Thursday, June 23, 2011

Democrats Wants to Raise Taxes for Their Mistakes



May 16, 2011, was the day the Democrats screamed the debt ceiling must be raised before the US would default. Well, the time had pass and America is still on its feet. Now, the Democrats called August 2, 2011, as the day the debt ceiling must be raised before America witness a cataclysmic event. As in the boy who cried wolf, the American people understands that the debt ceiling is a joke. There are steps in place to avoid a major disaster. It is a temporary fix, but the solution is obvious. The answer is cut spending. It is easy to revert everything back to the time before Obama came into office. The stimulus bill and Obamacare added to the national debt causing this mess. Obama policies had not improve the economy. The stimulus money was spent to pay back lobbyists and organizations that put Obama into the White House. Since the Democrats screwed up, they want the tax payers to bail them out by increasing taxes. Yes, the Democrats wants to raise taxes. The modern-day Democrats are synonymous to raising taxes. Do not be so surprised!

(Reuters) - Republicans walked out of budget talks on Thursday, setting up a showdown between President Barack Obama and House Speaker John Boehner over how to extend U.S. borrowing and avoid a looming debt default.

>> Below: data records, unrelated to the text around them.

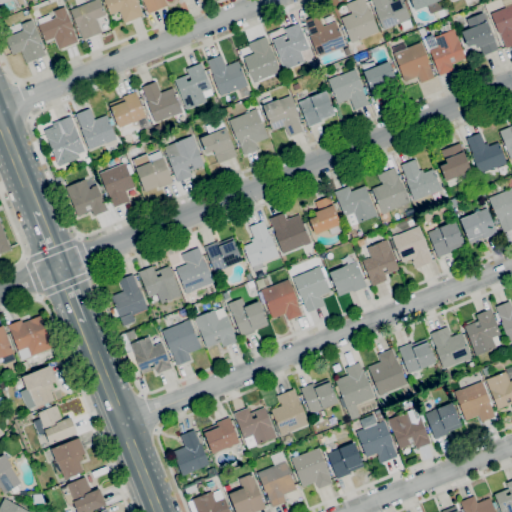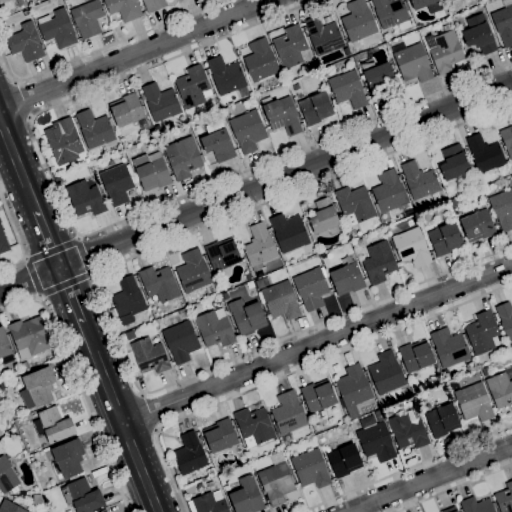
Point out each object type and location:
building: (1, 0)
building: (446, 0)
building: (449, 1)
building: (153, 4)
building: (153, 5)
building: (427, 5)
building: (123, 8)
building: (124, 8)
building: (389, 12)
building: (390, 12)
building: (86, 18)
building: (88, 18)
road: (267, 19)
building: (357, 20)
building: (358, 21)
building: (503, 24)
building: (504, 24)
building: (464, 25)
building: (58, 28)
building: (57, 29)
building: (478, 34)
building: (479, 34)
building: (322, 35)
building: (323, 35)
building: (24, 42)
building: (26, 42)
building: (289, 46)
building: (291, 46)
road: (101, 47)
building: (444, 50)
building: (446, 51)
road: (133, 54)
building: (259, 59)
building: (261, 60)
building: (411, 61)
building: (411, 62)
building: (225, 75)
building: (226, 75)
building: (378, 76)
building: (379, 78)
building: (193, 86)
building: (193, 86)
building: (297, 86)
building: (347, 88)
building: (348, 88)
road: (24, 97)
building: (159, 101)
building: (161, 101)
building: (315, 107)
building: (316, 108)
building: (125, 109)
building: (127, 109)
building: (282, 114)
building: (281, 115)
building: (94, 128)
building: (95, 128)
building: (247, 130)
building: (248, 130)
building: (507, 139)
building: (63, 140)
building: (64, 140)
building: (506, 140)
building: (217, 141)
building: (217, 144)
building: (483, 153)
building: (485, 153)
building: (182, 157)
building: (184, 157)
building: (452, 162)
building: (454, 162)
building: (104, 164)
road: (18, 165)
building: (151, 170)
building: (152, 171)
building: (418, 179)
building: (419, 180)
building: (116, 183)
building: (118, 183)
road: (256, 186)
building: (388, 190)
building: (390, 191)
building: (84, 198)
building: (86, 198)
building: (354, 203)
building: (356, 204)
building: (502, 208)
building: (503, 208)
road: (3, 210)
building: (323, 215)
building: (326, 217)
building: (476, 225)
building: (478, 225)
building: (288, 231)
building: (289, 232)
road: (48, 238)
building: (444, 238)
building: (445, 238)
building: (2, 241)
building: (3, 241)
building: (258, 246)
building: (260, 246)
building: (410, 246)
building: (412, 246)
road: (52, 250)
building: (221, 253)
building: (223, 254)
road: (83, 256)
building: (378, 261)
building: (379, 262)
building: (192, 270)
building: (194, 270)
building: (249, 276)
road: (34, 277)
building: (346, 278)
building: (347, 278)
building: (158, 283)
building: (159, 283)
road: (65, 284)
road: (455, 286)
building: (310, 287)
building: (311, 287)
road: (70, 294)
building: (127, 299)
building: (128, 300)
building: (280, 300)
building: (281, 300)
building: (193, 309)
building: (184, 311)
building: (247, 315)
building: (246, 316)
building: (505, 318)
building: (506, 318)
building: (214, 327)
building: (215, 327)
building: (481, 332)
building: (483, 332)
building: (29, 336)
building: (30, 336)
building: (182, 340)
building: (180, 341)
building: (4, 343)
building: (5, 347)
building: (448, 347)
building: (450, 347)
building: (147, 354)
building: (149, 355)
building: (415, 355)
building: (416, 355)
road: (124, 357)
building: (25, 366)
building: (509, 369)
building: (486, 371)
building: (385, 372)
building: (387, 372)
building: (447, 374)
road: (77, 384)
building: (354, 385)
building: (36, 387)
building: (38, 387)
building: (500, 389)
building: (500, 389)
building: (354, 390)
road: (143, 394)
building: (317, 395)
building: (318, 395)
building: (474, 401)
building: (473, 402)
road: (148, 412)
building: (287, 412)
building: (289, 412)
building: (379, 416)
road: (119, 417)
building: (441, 419)
building: (443, 420)
building: (53, 424)
building: (54, 424)
building: (253, 424)
building: (255, 426)
building: (407, 429)
road: (156, 430)
building: (408, 430)
road: (479, 433)
building: (219, 435)
building: (220, 435)
building: (374, 439)
building: (377, 441)
building: (189, 453)
building: (190, 454)
building: (67, 458)
building: (68, 458)
building: (343, 459)
building: (345, 459)
building: (310, 468)
building: (311, 468)
building: (6, 476)
building: (7, 476)
building: (276, 479)
building: (275, 482)
building: (226, 487)
building: (81, 495)
building: (84, 496)
building: (245, 496)
building: (247, 496)
building: (38, 498)
building: (504, 498)
building: (505, 498)
building: (209, 502)
building: (209, 503)
building: (475, 505)
building: (477, 505)
building: (9, 507)
building: (11, 507)
building: (449, 509)
building: (450, 509)
building: (101, 511)
building: (104, 511)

Vice President Joe Biden and a handful of lawmakers had been working on a budget-cutting deal that would allow Congress to sign off on continued borrowing, but Republicans quit unexpectedly after saying the group had reached an impasse over tax increases sought by Democrats.

"It is time for the president to speak clearly and resolve the tax issue," said House Majority Leader Eric Cantor, who had represented House Republicans in the talks. Republican Senator Jon Kyl also pulled out.

An agreement would give lawmakers political cover to raise the $14.3 trillion debt ceiling before August 2, when the Treasury Department has said it will run out of money to pay the country's bills.

Boehner said talks could resume if Democrats took tax hikes off the table, but they showed no sign of backing off.

So far, the possibility of default has not affected bond markets as investors focus on other news and assume Washington will ultimately strike a deal -- probably at the last minute.

Negotiators had reached tentative agreement on more than $2 trillion in cuts covering wide swaths of the federal budget, according to an aide familiar with the talks, affecting health programs, annual spending, benefits like farm subsidies and tuition aid, and automatic limits on future spending.

But Democrats would not relent on taxes, the aide said.